Ignoring the fact that I’m already a day behind on my daily Christmas blogging, let us instead take a look at a Marvel comics character who typically garners strange looks when mentioned in public: Squirrel Girl! I actually refused to read the Squirrel Girl comics until a friend mailed me the first volume several weeks ago. Ironically enough, said friend was also the reason I refused to even consider the character when I began reading graphic novels in college. His love for and impassioned defenses of the character were so strong that default mockery and steadfast refusal to acknowledge Squirrel Girl’s mighty power were guaranteed to troll him into horrendously hilarious rants. Turns out this was my loss.

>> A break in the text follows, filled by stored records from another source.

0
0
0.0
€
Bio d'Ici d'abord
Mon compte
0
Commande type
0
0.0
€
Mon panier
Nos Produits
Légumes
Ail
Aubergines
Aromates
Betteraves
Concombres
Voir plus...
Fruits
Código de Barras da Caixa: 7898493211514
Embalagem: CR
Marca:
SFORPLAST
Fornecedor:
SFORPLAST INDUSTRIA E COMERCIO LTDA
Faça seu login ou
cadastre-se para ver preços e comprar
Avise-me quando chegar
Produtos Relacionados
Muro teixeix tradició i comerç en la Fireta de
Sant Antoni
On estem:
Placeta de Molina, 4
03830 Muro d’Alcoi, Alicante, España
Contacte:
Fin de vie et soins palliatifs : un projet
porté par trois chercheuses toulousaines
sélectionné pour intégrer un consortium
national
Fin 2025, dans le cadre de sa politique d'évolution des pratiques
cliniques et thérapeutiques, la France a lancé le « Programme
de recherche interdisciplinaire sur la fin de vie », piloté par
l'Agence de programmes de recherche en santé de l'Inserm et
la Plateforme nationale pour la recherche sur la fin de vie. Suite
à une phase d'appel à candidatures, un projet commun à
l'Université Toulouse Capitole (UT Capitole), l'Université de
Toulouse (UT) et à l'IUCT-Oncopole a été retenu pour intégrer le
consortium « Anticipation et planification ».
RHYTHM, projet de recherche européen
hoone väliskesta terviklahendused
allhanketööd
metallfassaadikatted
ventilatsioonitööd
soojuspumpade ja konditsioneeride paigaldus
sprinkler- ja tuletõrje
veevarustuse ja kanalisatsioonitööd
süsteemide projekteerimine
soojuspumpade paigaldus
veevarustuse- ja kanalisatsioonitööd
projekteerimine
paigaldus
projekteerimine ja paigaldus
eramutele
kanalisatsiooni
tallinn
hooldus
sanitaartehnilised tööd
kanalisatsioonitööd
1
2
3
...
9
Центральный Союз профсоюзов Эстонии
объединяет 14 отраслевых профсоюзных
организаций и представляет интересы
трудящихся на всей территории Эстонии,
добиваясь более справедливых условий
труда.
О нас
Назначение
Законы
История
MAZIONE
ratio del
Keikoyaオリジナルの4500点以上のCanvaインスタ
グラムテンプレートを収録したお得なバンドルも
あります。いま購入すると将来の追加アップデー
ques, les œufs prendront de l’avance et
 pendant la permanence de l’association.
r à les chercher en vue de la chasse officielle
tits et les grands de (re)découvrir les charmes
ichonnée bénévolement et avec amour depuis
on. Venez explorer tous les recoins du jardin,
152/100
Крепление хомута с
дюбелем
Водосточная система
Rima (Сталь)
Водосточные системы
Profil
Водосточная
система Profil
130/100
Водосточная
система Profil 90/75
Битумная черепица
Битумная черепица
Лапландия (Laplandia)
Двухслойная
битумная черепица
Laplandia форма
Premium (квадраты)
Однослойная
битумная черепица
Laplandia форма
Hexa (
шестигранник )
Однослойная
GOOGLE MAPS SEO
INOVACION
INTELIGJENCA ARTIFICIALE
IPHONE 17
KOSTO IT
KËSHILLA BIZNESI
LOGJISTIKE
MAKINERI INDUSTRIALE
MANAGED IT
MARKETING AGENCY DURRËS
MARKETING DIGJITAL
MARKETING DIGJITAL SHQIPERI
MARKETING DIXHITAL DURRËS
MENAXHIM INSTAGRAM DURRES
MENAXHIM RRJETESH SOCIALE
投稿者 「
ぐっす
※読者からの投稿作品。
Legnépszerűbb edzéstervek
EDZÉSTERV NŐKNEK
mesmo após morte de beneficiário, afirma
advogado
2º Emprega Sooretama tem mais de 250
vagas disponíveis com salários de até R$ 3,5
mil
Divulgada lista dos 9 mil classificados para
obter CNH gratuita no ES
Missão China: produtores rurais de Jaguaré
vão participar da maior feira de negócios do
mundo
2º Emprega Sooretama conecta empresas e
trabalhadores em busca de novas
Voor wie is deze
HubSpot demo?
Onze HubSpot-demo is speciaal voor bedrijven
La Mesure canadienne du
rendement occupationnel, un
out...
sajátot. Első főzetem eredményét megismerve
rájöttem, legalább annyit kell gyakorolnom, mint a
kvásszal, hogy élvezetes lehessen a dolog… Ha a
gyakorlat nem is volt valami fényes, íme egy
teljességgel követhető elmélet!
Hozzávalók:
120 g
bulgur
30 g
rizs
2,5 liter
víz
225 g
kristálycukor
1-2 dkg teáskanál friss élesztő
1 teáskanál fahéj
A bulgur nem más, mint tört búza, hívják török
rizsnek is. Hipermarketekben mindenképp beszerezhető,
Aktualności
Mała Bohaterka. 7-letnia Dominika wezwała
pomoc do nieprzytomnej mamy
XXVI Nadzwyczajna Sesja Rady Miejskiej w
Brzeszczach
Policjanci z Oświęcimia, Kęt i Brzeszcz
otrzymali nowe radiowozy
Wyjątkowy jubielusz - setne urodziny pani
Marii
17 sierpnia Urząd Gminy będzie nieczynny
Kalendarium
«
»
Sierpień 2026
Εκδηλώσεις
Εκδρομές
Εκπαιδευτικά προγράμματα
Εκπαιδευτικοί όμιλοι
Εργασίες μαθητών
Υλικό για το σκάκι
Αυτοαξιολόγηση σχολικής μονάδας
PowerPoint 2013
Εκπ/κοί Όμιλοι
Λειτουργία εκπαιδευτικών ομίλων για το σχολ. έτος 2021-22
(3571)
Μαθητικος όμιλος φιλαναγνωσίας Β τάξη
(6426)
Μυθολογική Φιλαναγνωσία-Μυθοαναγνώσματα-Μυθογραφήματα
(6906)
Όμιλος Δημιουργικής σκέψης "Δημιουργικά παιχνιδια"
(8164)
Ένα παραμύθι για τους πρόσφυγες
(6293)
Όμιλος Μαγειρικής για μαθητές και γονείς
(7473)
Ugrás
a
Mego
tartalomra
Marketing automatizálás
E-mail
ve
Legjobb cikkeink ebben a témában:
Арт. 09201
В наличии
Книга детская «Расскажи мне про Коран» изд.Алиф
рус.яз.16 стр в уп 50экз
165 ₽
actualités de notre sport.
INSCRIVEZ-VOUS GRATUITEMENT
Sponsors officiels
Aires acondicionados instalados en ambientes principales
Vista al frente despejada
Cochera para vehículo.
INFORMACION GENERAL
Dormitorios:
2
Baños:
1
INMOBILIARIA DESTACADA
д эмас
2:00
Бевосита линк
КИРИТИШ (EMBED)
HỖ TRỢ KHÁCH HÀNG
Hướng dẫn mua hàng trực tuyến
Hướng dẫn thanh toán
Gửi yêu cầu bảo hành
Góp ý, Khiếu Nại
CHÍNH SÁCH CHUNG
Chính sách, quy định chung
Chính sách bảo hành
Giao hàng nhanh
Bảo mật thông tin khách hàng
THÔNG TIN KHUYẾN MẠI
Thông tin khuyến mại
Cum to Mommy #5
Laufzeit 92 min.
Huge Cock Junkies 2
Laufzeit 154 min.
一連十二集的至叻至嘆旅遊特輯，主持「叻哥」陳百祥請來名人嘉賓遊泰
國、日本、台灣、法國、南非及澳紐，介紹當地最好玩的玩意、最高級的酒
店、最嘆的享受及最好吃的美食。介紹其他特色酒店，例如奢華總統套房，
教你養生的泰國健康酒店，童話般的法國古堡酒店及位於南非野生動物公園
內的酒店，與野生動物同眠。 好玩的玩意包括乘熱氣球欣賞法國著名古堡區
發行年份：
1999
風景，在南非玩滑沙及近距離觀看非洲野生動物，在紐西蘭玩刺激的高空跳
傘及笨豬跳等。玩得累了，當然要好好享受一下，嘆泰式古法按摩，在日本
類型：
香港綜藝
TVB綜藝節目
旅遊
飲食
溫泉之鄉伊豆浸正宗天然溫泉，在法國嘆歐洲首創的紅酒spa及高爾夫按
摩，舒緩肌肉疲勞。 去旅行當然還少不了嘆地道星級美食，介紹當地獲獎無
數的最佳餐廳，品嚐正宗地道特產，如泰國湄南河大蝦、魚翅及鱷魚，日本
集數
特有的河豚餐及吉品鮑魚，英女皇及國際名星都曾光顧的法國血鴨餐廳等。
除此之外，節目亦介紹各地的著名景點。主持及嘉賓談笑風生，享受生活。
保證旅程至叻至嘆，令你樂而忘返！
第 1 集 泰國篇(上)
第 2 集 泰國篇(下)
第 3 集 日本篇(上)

Doreen Green is starting college. She is also Squirrel Girl, superheroine with a long bushy tail and general squirrel powers. She can speak the range of squirrel dialects, has the proportional strength of a squirrel and sharp claws for climbing and window cutting, plus nimble agility gymnastic ability. And if the skill to fit her tail into pants isn’t a superpower, nothing is. Basically she’s Ant-Man, but with arboreal rodents instead of picnic-loving insects and without the size-changing, and it so much more awesome and bizarre than you would think. With her trusty squirrel sidekick Tippy-Toe, who seems impressively tapped in to the squirrel information network, Squirrel Girl takes on the struggle of navigating college orientation and sassing villains while trying to avert global destruction.
Writer Ryan North, artist Erica Henderson, and color artist Rico Renzi have created a visually distinctive and unique character in superheroics. While Doreen Green has all the fighting spirit and spunk that’s expected from a young superhero, she is just as likely to talk villains into a different course of action as she is to enter full-on beat-em-up mode. In a pop culture infused with action-adventure heroes, Squirrel Girl is a refreshing take on the superhero archetype and shows what people can accomplish when they think outside the box. Furthermore, the tone of the book and Doreen’s personality are endearing, entertaining, and just plain fun. Doreen’s combination of confidence and self-consciousness should strike a chord with young readers all the way up to a college-aged audience trying to establish themselves in the world.
The Unbeatable Squirrel Girl debuted earlier this year as an ongoing Marvel series. The first volume, collecting #s 1-4 and her original comic debut from way back in 1990, released in September, while Volume 2 arrives for the last-minute Christmas rush in a few days on December 8. Either volume could make an excellent gift for the superhero enthusiasts in your life!